The Greens said they were not too concerned about the coronavirus spreading through their events because they are held outdoors, although they urge all attendees to wear masks and practice social distancing.

“So far, we haven’t heard of anyone who became ill because of coming to our worship,” Jessi Green said. “And that’s a good thing.”

Her husband, Parker, said they welcome anyone who is comfortable being there.

People lay hands on Revivalists Jessi, left, and Parker Green as over 500 worshipers participate in a Christian religious service with baptisms at lifeguard station 20 Friday, July 17, 2020 in Huntington Beach. The ritual is performed every Friday in July. The event is hosted by Saturate OC, a group of over 60 churches from California and beyond.(Photo by Michael Fernandez, Contributing Photographer)

“If you’re nervous, wear a mask, keep your distance,” he said. “I don’t feel like there is an overbearing risk. We’re just trying to pray, listen and be open.”

Both Marczewski and Marchand said they were not concerned about contracting the virus.

“I guess I should’ve been concerned,” Marczewski said. “But I thought if I can beat terminal cancer, I can survive COVID-19. It was just more important for me to have this experience.”

Large gatherings still worrisome

But these types of events, where a large number of people congregate in one place, still pose significant risks, said Clayton Chau, director and acting health officer at the county’s health care agency.

“The longer the community continues to practice risky behaviors causing widespread community transmission, the longer our county will remain on the state’s monitoring list,” he said. “Being on this list will prolong the ‘shutdown’ stage, causing a negative economic effect for the entire county, on top of putting vulnerable citizens at high risk.”

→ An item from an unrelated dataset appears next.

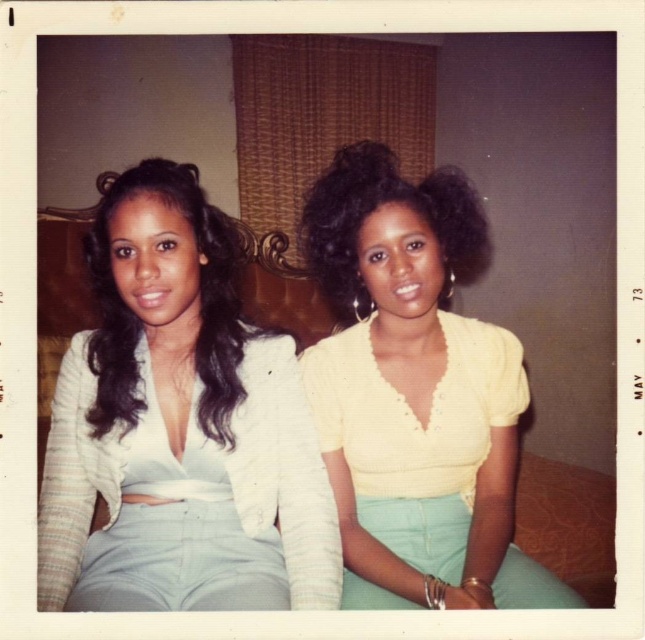
You are a fashion designer observing this vintage image. You notice the yellow knitted top at center and the black silky hair at left. Which item is located to the right of the other?

The yellow knitted top at center is positioned on the right side of black silky hair at left.

You are an interior designer observing the vintage photograph. You notice the white textured blouse at left and the yellow knitted top at center. Which clothing item is positioned higher in the image?

The white textured blouse at left is located above the yellow knitted top at center, so it is positioned higher in the image.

While the state’s rules do allow worship outdoors, any large gathering outdoors — be it church or protests — can be risky, Chau said.

“That’s especially true if people are hugging or having physical contact and not wearing masks,” he said. “When you have 1,000 people in one place, that’s a big concern.”

The Greens list several church partners that have lent their support for the beach events, including Harvest Christian Fellowship, Rockharbor and Father’s House OC. They initially had planned to end these worships by July 24. But now, after seeing the popularity of the beach baptisms, they’ve extended them to Aug. 7.

Parker Green said he and his wife believe in their purpose — to help people find their purpose and meaning in life.

“You have all these churches trying to get people to come to them,” he said. “We are going to where the people are. We really want to see believers activated, not just passively listening to a sermon in church.”